TRY IT
Rewrite the records below, changing each occurrence of "Split-Brain" to "Split Brain" and keeping everything else the same.

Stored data

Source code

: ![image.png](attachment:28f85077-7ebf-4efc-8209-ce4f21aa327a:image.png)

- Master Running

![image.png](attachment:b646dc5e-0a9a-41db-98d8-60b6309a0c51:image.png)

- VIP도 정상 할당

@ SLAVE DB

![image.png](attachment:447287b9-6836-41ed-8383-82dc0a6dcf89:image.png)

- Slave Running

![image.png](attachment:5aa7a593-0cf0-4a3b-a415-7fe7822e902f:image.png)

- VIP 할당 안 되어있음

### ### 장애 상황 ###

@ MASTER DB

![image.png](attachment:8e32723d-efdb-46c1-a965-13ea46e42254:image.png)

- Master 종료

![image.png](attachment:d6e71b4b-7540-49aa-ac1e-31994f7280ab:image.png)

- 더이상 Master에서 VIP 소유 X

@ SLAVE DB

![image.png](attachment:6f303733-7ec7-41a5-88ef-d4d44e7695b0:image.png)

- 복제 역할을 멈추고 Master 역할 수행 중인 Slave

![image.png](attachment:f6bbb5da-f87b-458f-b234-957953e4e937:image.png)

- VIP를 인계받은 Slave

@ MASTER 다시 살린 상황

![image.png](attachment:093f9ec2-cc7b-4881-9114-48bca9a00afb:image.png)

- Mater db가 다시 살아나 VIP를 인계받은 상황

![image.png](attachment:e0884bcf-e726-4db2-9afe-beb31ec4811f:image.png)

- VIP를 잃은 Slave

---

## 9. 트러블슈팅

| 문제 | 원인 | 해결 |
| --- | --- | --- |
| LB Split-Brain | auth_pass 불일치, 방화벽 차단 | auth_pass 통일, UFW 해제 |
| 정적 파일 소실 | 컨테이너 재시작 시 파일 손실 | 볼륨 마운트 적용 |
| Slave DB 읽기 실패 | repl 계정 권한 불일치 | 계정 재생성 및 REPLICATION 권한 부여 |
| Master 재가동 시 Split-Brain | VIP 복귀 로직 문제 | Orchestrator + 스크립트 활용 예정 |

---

REPLY TO THE EXERCISE
Source code

: ![image.png](attachment:28f85077-7ebf-4efc-8209-ce4f21aa327a:image.png)

- Master Running

![image.png](attachment:b646dc5e-0a9a-41db-98d8-60b6309a0c51:image.png)

- VIP도 정상 할당

@ SLAVE DB

![image.png](attachment:447287b9-6836-41ed-8383-82dc0a6dcf89:image.png)

- Slave Running

![image.png](attachment:5aa7a593-0cf0-4a3b-a415-7fe7822e902f:image.png)

- VIP 할당 안 되어있음

### ### 장애 상황 ###

@ MASTER DB

![image.png](attachment:8e32723d-efdb-46c1-a965-13ea46e42254:image.png)

- Master 종료

![image.png](attachment:d6e71b4b-7540-49aa-ac1e-31994f7280ab:image.png)

- 더이상 Master에서 VIP 소유 X

@ SLAVE DB

![image.png](attachment:6f303733-7ec7-41a5-88ef-d4d44e7695b0:image.png)

- 복제 역할을 멈추고 Master 역할 수행 중인 Slave

![image.png](attachment:f6bbb5da-f87b-458f-b234-957953e4e937:image.png)

- VIP를 인계받은 Slave

@ MASTER 다시 살린 상황

![image.png](attachment:093f9ec2-cc7b-4881-9114-48bca9a00afb:image.png)

- Mater db가 다시 살아나 VIP를 인계받은 상황

![image.png](attachment:e0884bcf-e726-4db2-9afe-beb31ec4811f:image.png)

- VIP를 잃은 Slave

---

## 9. 트러블슈팅

| 문제 | 원인 | 해결 |
| --- | --- | --- |
| LB Split Brain | auth_pass 불일치, 방화벽 차단 | auth_pass 통일, UFW 해제 |
| 정적 파일 소실 | 컨테이너 재시작 시 파일 손실 | 볼륨 마운트 적용 |
| Slave DB 읽기 실패 | repl 계정 권한 불일치 | 계정 재생성 및 REPLICATION 권한 부여 |
| Master 재가동 시 Split Brain | VIP 복귀 로직 문제 | Orchestrator + 스크립트 활용 예정 |

---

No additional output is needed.